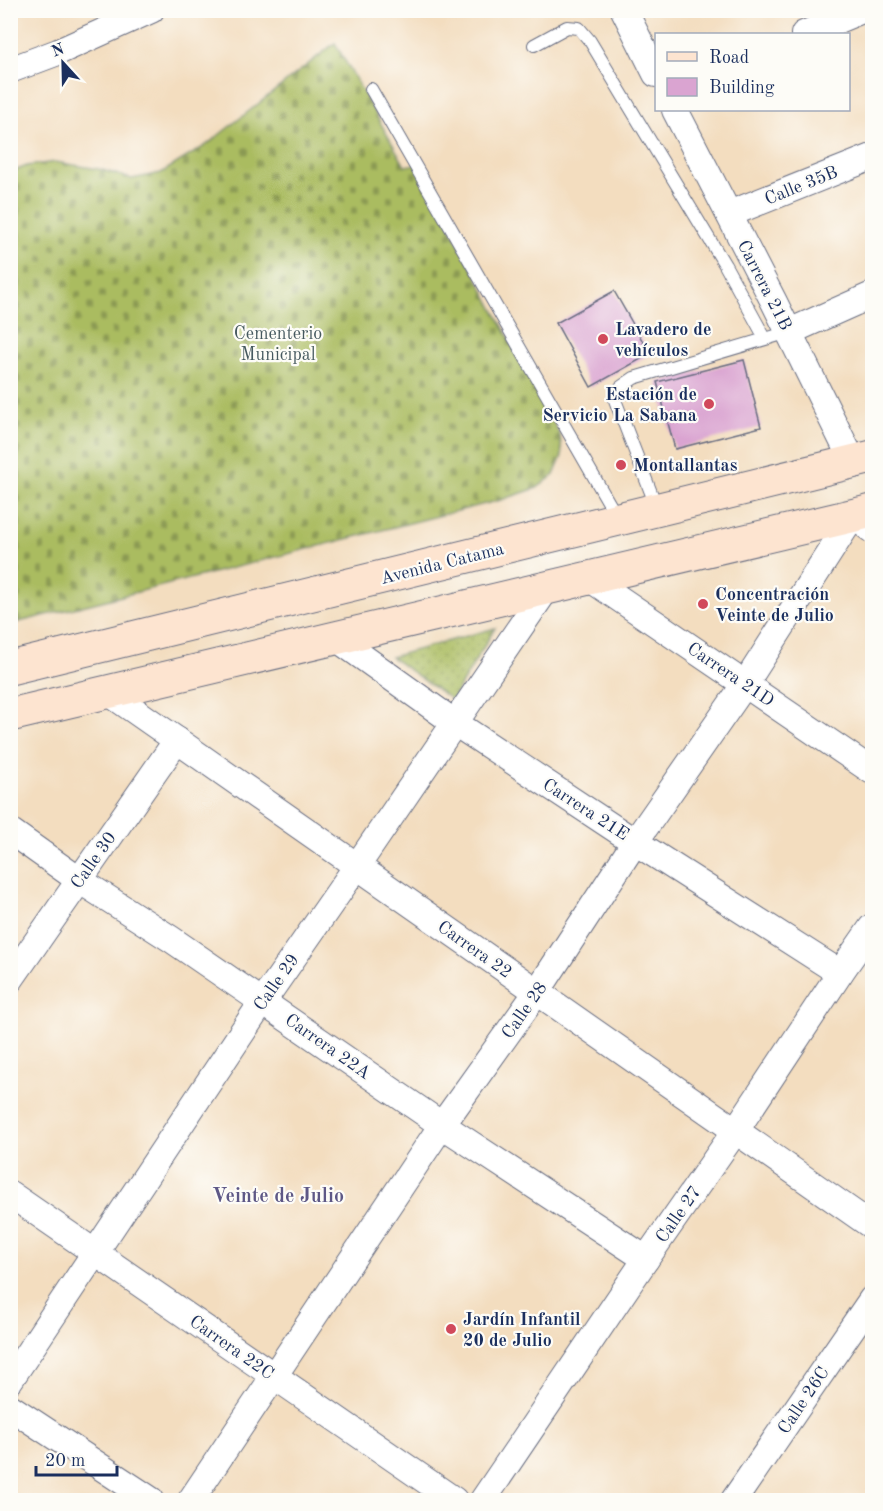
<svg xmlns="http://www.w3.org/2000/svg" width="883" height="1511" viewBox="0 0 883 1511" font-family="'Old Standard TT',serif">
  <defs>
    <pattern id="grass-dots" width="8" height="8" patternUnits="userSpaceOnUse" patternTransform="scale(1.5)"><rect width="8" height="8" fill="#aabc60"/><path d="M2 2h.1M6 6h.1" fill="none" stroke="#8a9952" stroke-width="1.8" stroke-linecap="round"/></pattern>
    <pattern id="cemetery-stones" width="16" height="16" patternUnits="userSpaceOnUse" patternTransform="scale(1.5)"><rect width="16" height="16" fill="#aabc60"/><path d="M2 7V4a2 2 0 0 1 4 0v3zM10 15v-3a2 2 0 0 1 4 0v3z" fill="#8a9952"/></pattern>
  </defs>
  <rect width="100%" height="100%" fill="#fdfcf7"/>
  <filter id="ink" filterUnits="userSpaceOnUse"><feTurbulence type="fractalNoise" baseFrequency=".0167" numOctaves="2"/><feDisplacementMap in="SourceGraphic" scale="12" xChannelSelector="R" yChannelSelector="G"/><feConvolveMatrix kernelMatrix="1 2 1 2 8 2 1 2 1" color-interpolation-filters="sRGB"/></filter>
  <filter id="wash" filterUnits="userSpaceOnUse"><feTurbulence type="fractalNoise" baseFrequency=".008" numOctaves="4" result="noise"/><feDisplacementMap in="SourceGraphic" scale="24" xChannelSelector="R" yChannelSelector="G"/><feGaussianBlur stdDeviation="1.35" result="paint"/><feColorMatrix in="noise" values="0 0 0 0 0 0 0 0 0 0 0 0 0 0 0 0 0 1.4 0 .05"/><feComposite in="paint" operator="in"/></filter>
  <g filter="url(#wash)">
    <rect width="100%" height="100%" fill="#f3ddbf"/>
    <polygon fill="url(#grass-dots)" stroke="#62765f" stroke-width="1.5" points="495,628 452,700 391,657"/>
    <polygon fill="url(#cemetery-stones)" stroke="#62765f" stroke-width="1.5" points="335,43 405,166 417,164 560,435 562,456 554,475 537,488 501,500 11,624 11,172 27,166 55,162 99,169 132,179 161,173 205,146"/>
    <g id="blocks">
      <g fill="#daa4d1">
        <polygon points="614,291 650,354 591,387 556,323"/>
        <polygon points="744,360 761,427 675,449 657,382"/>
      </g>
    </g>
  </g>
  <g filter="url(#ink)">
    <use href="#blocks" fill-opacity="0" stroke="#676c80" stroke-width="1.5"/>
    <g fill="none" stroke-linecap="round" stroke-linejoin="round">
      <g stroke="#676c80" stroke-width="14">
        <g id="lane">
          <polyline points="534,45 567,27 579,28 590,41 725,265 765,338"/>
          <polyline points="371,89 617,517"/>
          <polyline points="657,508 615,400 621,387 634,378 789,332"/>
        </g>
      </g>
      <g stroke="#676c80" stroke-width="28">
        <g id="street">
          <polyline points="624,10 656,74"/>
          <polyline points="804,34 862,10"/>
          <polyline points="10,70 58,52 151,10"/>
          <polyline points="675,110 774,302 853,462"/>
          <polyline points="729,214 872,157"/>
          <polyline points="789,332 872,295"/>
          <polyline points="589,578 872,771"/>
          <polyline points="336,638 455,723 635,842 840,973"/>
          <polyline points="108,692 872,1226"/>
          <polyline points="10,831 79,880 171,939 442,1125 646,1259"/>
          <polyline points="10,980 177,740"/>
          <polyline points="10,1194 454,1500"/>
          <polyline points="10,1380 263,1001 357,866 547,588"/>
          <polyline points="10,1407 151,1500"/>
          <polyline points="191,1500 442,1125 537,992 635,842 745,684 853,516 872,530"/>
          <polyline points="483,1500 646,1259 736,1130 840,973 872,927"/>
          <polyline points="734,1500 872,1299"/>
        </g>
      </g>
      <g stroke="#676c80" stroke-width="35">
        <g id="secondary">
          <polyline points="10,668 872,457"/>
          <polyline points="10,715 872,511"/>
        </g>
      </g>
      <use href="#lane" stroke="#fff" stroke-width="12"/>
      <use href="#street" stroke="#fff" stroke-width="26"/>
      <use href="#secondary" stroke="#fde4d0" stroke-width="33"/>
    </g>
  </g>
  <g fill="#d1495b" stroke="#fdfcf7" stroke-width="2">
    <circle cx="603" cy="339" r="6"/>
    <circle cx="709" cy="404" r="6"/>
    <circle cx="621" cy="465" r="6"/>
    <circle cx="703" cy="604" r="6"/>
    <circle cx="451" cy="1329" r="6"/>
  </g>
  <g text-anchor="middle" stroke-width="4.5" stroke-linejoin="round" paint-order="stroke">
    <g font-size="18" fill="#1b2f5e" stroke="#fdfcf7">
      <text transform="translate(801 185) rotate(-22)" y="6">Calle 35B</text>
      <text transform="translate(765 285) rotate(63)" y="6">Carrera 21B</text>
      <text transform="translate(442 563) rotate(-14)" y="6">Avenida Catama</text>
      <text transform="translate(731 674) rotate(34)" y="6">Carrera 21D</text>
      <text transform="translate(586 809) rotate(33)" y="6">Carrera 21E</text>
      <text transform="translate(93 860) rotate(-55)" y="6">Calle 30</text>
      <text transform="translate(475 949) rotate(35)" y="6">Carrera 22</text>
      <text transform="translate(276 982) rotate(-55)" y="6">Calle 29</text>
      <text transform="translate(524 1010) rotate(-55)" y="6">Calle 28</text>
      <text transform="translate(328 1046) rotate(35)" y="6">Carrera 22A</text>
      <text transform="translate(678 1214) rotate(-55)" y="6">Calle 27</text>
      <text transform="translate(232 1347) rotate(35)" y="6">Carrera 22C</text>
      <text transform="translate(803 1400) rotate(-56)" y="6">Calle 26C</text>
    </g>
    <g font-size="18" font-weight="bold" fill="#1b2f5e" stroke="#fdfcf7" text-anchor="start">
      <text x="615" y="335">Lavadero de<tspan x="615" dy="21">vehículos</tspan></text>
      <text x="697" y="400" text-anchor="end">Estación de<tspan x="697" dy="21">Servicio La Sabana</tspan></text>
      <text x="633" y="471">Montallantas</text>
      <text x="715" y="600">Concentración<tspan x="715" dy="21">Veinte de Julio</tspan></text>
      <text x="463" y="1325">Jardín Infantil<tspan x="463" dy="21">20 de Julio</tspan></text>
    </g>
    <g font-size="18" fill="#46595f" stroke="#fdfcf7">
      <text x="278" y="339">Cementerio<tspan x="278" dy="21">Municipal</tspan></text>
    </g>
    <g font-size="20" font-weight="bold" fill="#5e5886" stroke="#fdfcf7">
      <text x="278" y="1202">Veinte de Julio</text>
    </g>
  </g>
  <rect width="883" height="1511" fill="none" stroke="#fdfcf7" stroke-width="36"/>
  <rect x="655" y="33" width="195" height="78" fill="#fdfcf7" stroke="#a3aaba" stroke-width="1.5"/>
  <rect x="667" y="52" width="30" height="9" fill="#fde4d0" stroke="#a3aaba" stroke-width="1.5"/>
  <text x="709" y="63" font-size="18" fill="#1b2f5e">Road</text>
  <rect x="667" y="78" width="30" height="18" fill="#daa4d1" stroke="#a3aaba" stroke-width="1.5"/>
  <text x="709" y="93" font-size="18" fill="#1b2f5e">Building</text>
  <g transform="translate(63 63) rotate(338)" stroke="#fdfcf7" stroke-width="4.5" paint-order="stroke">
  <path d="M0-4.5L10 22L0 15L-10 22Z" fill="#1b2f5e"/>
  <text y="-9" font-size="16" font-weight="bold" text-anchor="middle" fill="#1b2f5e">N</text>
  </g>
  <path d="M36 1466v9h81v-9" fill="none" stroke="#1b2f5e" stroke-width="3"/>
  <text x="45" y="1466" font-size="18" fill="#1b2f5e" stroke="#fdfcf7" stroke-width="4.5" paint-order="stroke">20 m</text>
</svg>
# # # # # # #
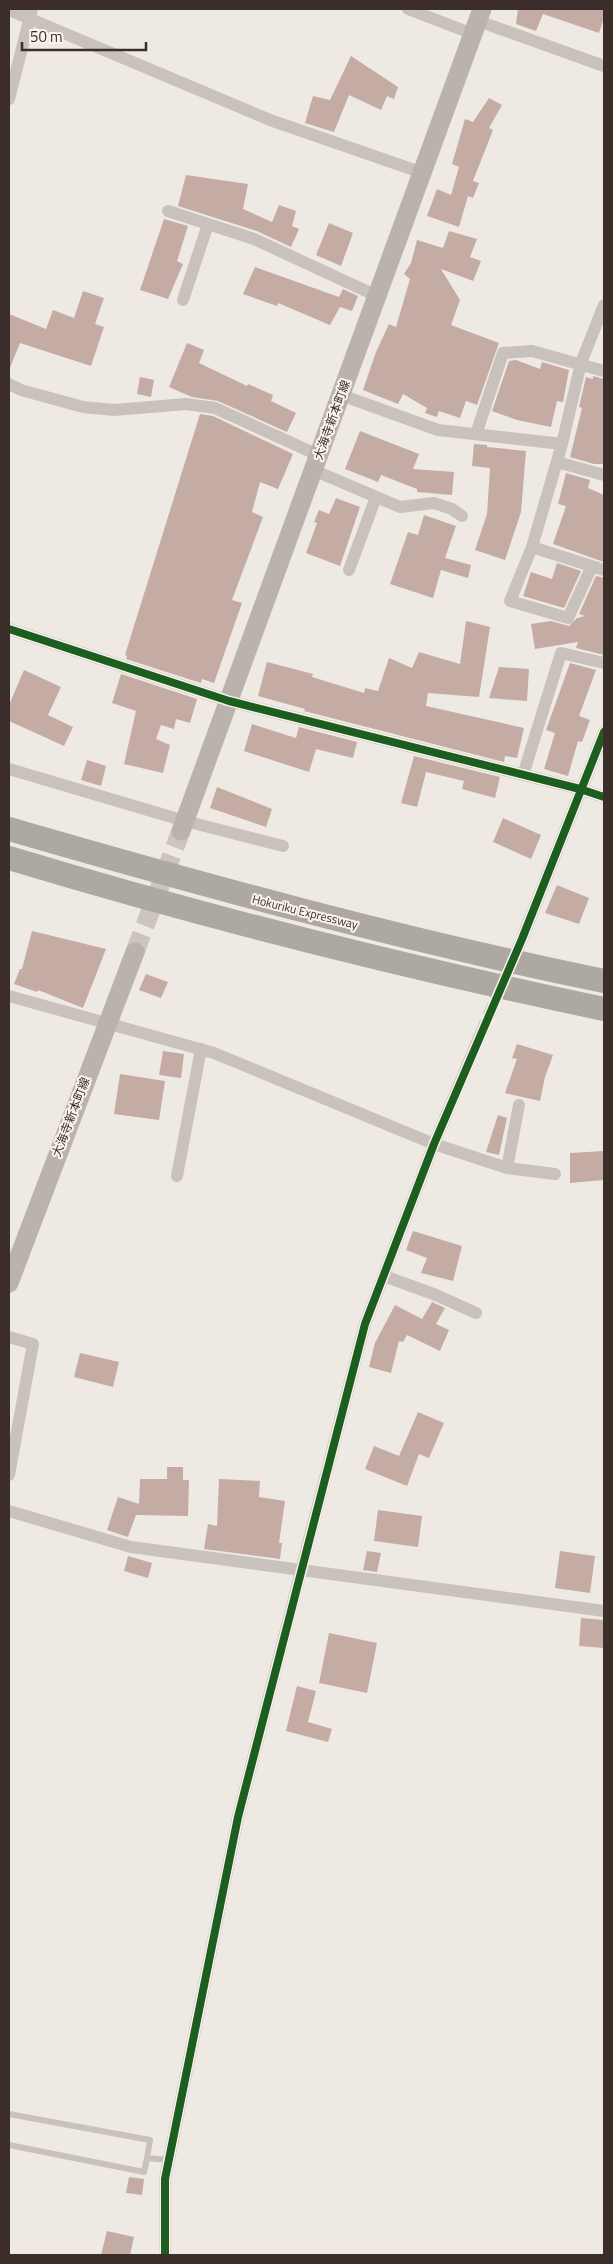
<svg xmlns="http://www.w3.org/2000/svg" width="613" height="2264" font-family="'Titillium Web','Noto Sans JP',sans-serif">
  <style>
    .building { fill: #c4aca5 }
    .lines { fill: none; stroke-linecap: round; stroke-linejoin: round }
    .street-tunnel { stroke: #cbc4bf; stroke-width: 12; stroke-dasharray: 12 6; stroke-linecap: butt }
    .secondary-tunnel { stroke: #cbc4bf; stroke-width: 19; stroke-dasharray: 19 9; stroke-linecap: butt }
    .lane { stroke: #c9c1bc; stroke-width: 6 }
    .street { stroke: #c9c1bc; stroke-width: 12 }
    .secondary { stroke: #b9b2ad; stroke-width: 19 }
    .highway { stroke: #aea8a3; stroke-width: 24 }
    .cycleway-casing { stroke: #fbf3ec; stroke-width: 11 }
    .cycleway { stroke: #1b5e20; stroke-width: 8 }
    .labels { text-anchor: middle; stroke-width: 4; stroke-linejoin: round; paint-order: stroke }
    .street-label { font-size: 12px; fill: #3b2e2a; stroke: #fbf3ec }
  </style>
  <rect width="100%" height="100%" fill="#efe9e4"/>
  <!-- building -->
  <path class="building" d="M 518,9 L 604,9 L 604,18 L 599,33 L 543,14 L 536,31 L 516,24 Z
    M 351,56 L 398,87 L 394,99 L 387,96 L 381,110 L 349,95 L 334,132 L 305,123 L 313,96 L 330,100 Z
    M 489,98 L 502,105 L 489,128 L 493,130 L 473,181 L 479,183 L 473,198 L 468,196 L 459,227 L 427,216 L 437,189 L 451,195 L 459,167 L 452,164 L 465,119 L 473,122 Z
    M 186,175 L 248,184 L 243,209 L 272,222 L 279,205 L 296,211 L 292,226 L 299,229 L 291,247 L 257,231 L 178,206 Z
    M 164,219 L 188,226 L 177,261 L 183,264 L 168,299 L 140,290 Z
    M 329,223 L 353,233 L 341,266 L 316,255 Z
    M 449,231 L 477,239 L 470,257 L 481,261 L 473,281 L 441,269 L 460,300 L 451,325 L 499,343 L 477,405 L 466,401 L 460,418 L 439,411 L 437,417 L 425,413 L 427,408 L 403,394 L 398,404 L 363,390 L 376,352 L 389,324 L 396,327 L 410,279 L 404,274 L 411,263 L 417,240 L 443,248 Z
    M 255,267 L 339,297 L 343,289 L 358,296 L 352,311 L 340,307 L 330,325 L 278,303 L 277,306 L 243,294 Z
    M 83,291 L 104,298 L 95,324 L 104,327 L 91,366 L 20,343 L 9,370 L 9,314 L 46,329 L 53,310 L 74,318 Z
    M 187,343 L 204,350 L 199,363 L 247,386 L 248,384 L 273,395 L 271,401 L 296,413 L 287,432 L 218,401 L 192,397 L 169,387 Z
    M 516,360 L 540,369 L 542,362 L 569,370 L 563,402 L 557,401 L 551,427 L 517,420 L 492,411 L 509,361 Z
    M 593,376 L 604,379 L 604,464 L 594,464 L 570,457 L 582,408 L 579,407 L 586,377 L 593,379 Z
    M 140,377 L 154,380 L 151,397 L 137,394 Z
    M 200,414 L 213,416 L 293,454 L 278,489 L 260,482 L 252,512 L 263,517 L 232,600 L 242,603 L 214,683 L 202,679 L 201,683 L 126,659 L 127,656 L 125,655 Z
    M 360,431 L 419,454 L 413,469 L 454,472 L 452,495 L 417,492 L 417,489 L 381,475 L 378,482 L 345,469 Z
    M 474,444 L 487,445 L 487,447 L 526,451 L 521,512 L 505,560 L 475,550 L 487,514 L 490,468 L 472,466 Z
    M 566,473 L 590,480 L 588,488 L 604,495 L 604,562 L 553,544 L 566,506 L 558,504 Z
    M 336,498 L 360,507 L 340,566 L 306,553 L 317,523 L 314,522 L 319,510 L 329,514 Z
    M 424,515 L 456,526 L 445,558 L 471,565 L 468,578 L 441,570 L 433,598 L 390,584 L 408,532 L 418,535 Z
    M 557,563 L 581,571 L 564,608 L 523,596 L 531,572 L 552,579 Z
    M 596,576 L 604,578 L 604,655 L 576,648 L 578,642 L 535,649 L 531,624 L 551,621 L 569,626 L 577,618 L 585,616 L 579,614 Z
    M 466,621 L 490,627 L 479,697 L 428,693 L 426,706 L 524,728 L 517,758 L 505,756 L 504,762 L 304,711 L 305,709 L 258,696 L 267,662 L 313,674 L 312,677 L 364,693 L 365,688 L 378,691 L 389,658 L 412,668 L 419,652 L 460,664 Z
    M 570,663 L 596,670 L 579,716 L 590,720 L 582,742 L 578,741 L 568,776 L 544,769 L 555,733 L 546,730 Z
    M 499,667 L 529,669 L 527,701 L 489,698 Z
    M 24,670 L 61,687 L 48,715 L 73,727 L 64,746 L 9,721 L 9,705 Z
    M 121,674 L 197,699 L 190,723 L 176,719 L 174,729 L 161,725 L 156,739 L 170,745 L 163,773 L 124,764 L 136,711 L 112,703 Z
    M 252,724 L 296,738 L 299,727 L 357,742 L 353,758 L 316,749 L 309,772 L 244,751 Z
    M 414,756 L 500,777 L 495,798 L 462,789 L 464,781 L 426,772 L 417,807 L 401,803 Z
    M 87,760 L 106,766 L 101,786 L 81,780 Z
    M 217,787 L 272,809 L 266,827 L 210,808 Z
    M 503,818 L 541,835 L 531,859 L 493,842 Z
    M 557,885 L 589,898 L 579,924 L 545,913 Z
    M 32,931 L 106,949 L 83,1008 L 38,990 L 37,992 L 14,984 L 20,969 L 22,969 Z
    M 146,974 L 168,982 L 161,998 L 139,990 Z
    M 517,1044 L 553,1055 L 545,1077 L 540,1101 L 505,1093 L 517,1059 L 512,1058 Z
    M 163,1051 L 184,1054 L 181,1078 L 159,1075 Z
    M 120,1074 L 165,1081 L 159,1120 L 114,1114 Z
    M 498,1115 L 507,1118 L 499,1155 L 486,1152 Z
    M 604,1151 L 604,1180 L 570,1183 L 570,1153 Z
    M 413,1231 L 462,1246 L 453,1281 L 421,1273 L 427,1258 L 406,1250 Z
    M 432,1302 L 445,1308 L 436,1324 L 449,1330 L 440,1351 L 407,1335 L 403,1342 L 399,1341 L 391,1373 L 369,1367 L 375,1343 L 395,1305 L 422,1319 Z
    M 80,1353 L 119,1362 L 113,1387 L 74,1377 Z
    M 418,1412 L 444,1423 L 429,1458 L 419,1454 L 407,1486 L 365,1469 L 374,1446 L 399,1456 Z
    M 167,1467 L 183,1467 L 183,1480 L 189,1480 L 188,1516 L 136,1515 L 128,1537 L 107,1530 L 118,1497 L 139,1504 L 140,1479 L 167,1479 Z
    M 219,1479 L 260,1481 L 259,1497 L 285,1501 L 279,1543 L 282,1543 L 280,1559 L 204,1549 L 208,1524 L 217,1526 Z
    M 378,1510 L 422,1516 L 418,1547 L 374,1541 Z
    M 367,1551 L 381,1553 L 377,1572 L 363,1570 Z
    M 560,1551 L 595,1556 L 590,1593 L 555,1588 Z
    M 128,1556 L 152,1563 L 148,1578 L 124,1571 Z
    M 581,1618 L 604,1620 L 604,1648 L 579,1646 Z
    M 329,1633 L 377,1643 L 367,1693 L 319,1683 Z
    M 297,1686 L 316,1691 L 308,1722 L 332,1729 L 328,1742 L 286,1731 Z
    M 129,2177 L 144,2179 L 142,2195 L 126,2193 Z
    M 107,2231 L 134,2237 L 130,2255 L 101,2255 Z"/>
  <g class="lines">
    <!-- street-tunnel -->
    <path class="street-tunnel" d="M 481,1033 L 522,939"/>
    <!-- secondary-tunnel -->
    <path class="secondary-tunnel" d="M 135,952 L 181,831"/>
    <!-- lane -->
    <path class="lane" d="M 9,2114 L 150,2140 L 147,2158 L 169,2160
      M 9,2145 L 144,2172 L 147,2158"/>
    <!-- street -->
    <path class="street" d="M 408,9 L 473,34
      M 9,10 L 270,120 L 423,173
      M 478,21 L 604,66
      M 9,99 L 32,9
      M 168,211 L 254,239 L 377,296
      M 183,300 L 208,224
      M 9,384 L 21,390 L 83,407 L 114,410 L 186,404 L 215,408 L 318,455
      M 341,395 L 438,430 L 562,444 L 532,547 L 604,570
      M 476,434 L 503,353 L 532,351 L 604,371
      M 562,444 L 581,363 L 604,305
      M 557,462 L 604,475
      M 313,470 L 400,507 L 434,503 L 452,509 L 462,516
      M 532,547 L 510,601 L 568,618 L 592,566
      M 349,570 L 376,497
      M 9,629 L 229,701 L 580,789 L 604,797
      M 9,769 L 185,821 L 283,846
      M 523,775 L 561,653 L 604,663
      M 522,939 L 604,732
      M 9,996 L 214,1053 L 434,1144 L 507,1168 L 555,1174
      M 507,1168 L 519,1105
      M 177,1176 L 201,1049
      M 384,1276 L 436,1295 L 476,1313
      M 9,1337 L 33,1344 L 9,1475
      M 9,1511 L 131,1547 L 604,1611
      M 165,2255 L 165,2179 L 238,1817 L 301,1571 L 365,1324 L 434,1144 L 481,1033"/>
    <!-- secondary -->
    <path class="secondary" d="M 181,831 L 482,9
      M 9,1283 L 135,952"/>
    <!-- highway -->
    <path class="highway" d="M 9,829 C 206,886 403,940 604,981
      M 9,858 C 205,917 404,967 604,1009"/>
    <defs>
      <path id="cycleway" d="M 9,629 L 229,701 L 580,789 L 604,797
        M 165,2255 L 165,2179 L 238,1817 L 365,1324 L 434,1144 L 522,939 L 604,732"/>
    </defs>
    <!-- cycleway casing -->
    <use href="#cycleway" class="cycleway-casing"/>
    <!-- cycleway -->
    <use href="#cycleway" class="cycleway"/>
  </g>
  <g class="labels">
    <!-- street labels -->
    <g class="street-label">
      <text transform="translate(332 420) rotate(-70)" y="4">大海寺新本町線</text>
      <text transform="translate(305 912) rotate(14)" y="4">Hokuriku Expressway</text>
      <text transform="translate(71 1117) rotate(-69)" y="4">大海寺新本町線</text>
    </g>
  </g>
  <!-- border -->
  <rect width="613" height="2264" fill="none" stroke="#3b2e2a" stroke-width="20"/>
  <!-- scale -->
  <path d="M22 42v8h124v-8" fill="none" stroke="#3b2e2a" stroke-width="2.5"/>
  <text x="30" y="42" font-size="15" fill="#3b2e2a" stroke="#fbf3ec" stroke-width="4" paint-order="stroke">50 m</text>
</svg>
# # # # # # #
AIM OF THE EXERCISE:
Scan the listing and copy every line where the string "lines" shows up.

EXPECTED ANSWER:
    .lines { fill: none; stroke-linecap: round; stroke-linejoin: round }
  <g class="lines">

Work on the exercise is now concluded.